Be cautious with anything you don’t recognize or anything labeled as part of macOS. If a toggle controls a security tool, a VPN you actually use, or a system component, leave it on. When in doubt, disable one item, restart, and confirm nothing you care about broke before moving to the next. A Mac that has felt sluggish since a macOS update can sometimes trace back to a helper that re-enabled itself, so it’s worth a second look here.
#Older macOS and Hidden Startup Agents
If your Mac runs an older macOS without the Login Items and Extensions panel, the controls live elsewhere. Open System Preferences, click Users and Groups, select your account, then open the Login Items tab. The list works the same way, with plus and minus buttons to add or remove startup apps.
There’s also a one-click shortcut. Right-click an app’s icon in the Dock, hover Options, and you’ll see Open at Login with a checkmark when it’s enabled. Click it to toggle that single app without opening Settings.
#When Login Items Are Not the Whole Story
After trimming the list, a Mac that still feels sluggish may have a different problem. Login items affect startup; they don’t explain slowness hours into a session. If the lag persists once you’re working, the cause is more likely storage pressure, runaway caches, or an app misbehaving rather than anything launching at sign-in.
Our guides to clearing caches on a Mac and freeing up space cover the storage angle.
If the machine actually crashes or freezes rather than just dragging, that points somewhere else entirely. Login items aren’t your fix for that.
#Bottom Line
Start in System Settings, General, Login Items and Extensions, and clear out the Open at Login apps you never asked to launch. Then work down the Allow in the Background list and switch off the third-party updaters and sync helpers you don’t actively need, since that section holds most of the hidden boot and battery cost. Leave macOS system items and security tools alone. The payoff is a Mac that reaches a responsive desktop faster every time you sign in.
#Frequently Asked Questions
Does removing a login item uninstall the app?
No. Removing an app from Open at Login only stops it launching automatically at sign-in. The app stays fully installed and opens any time from Applications. You’re changing a preference, not deleting anything.
What’s the difference between Open at Login and Allow in the Background?
Open at Login lists full apps that launch with a window when you sign in. Allow in the Background lists invisible helper processes that run with no window at all. The background items are usually the bigger drain, so review them first.
Is it safe to turn off background items?
Most third-party background items are safe to disable, especially updaters and sync helpers for services you rarely use. Leave anything labeled as part of macOS, plus security tools and a VPN you actually use, switched on. If unsure, turn one off, restart, and confirm nothing you depend on stopped working.
Why does my Mac take so long to start up?
A long list of login and background items is the most common cause of a slow startup. Each one adds work the moment you sign in, and a dozen competing for the CPU and disk at once is what makes the first minute feel frozen. Trimming both lists usually produces an immediate, visible improvement, often the single biggest speed change you can make for free.

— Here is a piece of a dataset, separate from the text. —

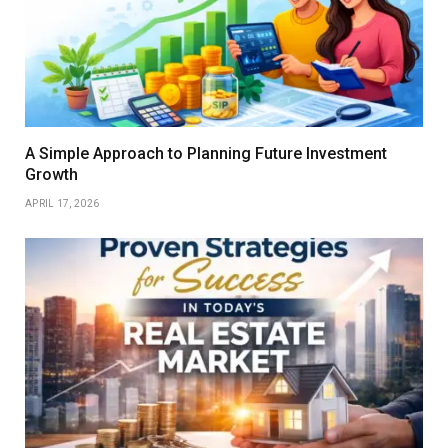
A Simple Approach to Planning Future Investment
Growth
APRIL 17, 2026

How do I add an app to open at login?
Open System Settings, General, Login Items and Extensions, then click the plus button under Open at Login and choose the app. Alternatively, right-click the app’s icon in the Dock, hover Options, and click Open at Login. Both methods do the same thing.
Where are login items on older macOS versions?
On macOS before the Login Items and Extensions panel, open System Preferences, click Users and Groups, select your account, and open the Login Items tab. You add and remove startup apps there with the plus and minus buttons, just like the newer interface.